EagleTribune.com, North Andover, MA


January 23, 2013


President Barack Obama’s second inauguration was an anticlimax — inevitably so after the lofty promises of change and transformation made from the U.S. Capitol steps four years ago.

Then, a happy, even joyous crowd approaching 2 million — the largest in Washington history — gathered to hear the inspirational new president with the funny name and the distinction of being America’s first black president.

On Monday, a cheerful but much smaller crowd — officials estimated attendance at around 500,000 to 700,000 — gathered on the Mall to witness a public swearing-in that was in itself an anticlimax. Because the constitutionally mandated swearing-in date of Jan. 20 fell on a Sunday, the oath was first administered at the White House with only Obama’s immediate family in attendance and Chief Justice John Roberts presiding.

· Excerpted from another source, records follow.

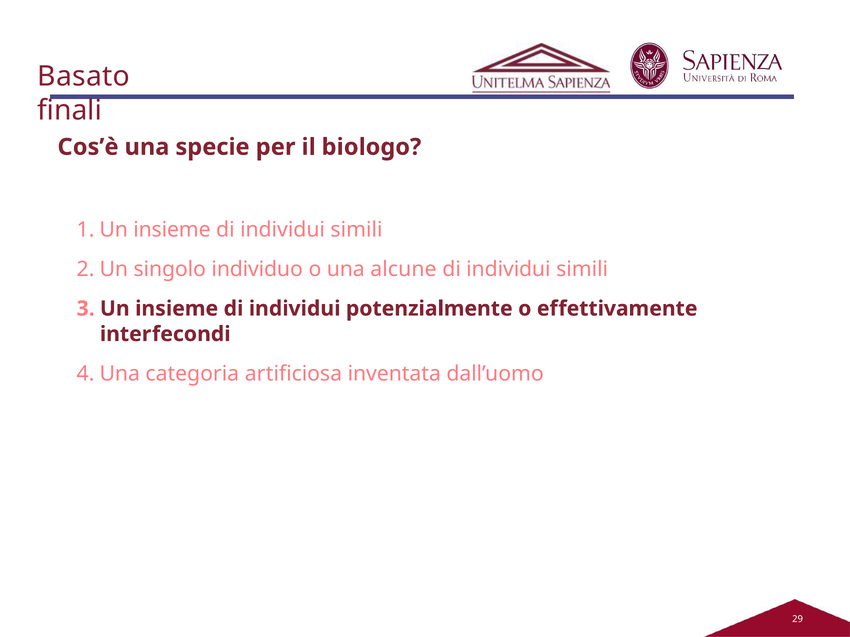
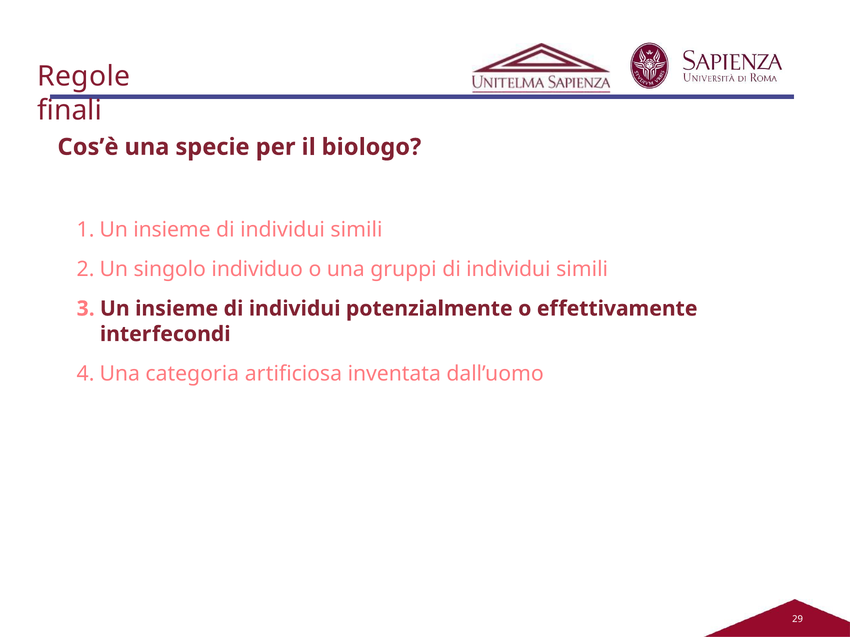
Basato: Basato -> Regole
alcune: alcune -> gruppi
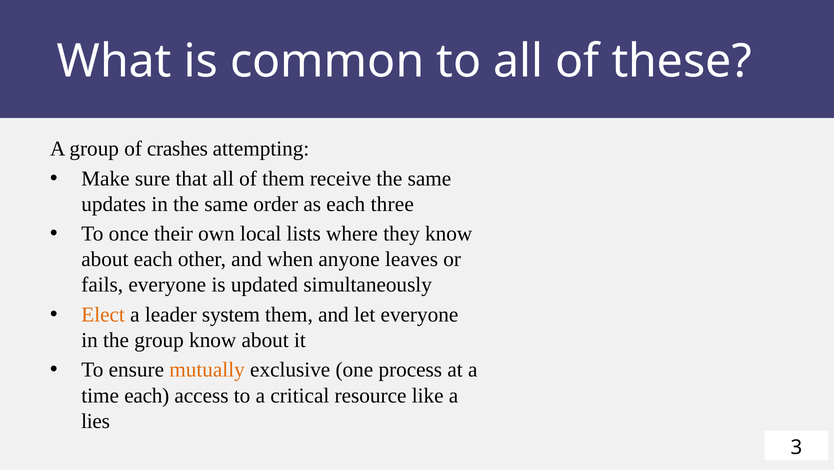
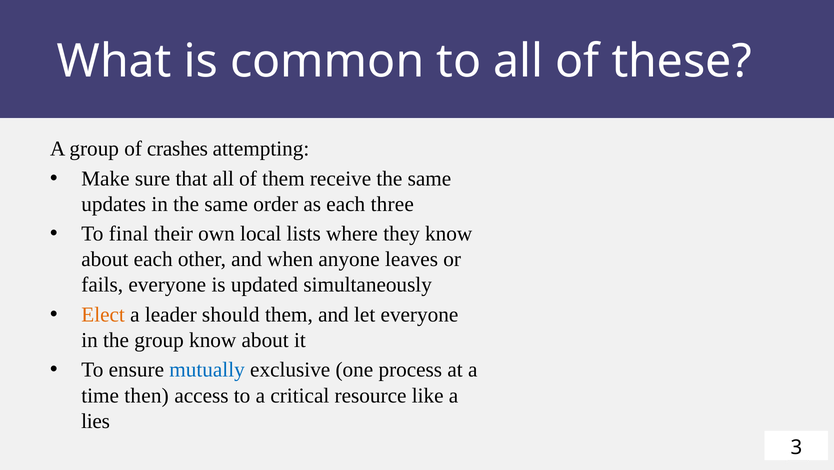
once: once -> final
system: system -> should
mutually colour: orange -> blue
time each: each -> then
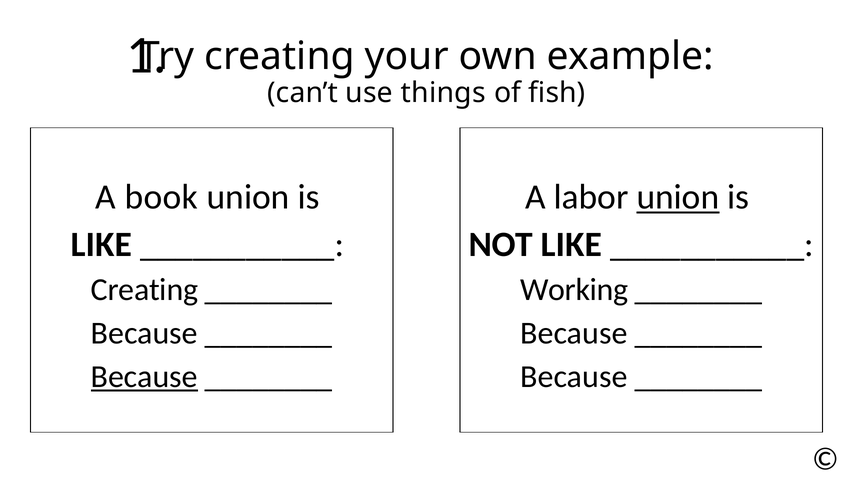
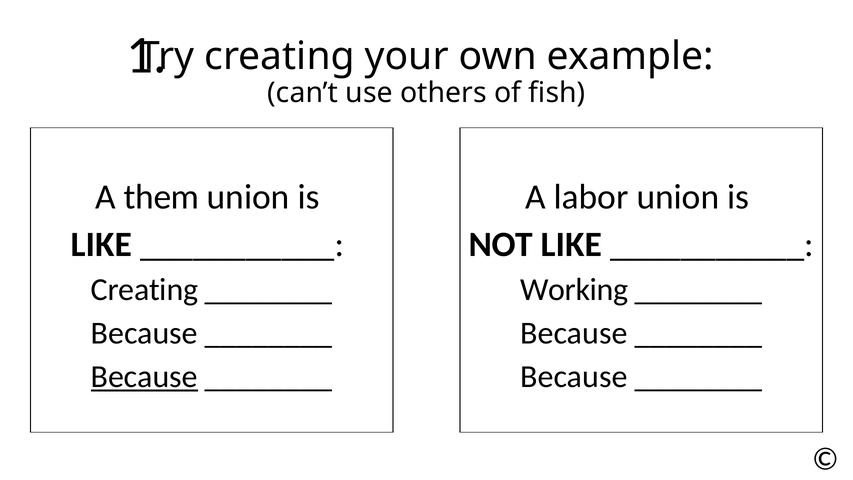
things: things -> others
book: book -> them
union at (678, 197) underline: present -> none
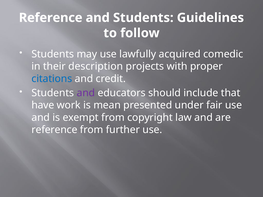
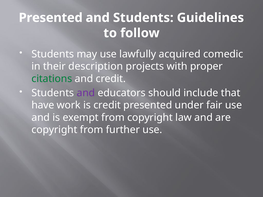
Reference at (51, 18): Reference -> Presented
citations colour: blue -> green
is mean: mean -> credit
reference at (54, 130): reference -> copyright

The 2013 Obama is now a battle-scarred chief executive, hardened by the political realities of governance that he was unable to change. If Obama believed then that the logic of his arguments, the depth of his conviction and fervor of his supporters would carry the day, he was quickly and brutally disabused of that notion when congressional Republicans announced that their No. 1 goal was to see that he would not survive politically to see his second inauguration.

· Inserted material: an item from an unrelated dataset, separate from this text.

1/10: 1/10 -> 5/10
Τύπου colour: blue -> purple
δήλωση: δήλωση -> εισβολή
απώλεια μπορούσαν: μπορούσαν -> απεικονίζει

Perhaps their impossibly high expectations and his detached manner kept Obama from getting his due, even from his supporters. As the smoke of political battle clears, his first term emerges as one of significant accomplishment, including: universal health care; a bailout plan that, however imperfect, saved the U.S. auto industry and managed a recession; an overhaul of financial regulation; extracting us from one war and beginning to extract us from another.

Perhaps the most glaring bit of unfinished business is that of balancing America’s books, reconciling generous social promises — such as care of the sick and aged, and the education of our young — with our ability to pay for them. The problem is not insoluble, but it will require a generation of political heroes that has yet to emerge.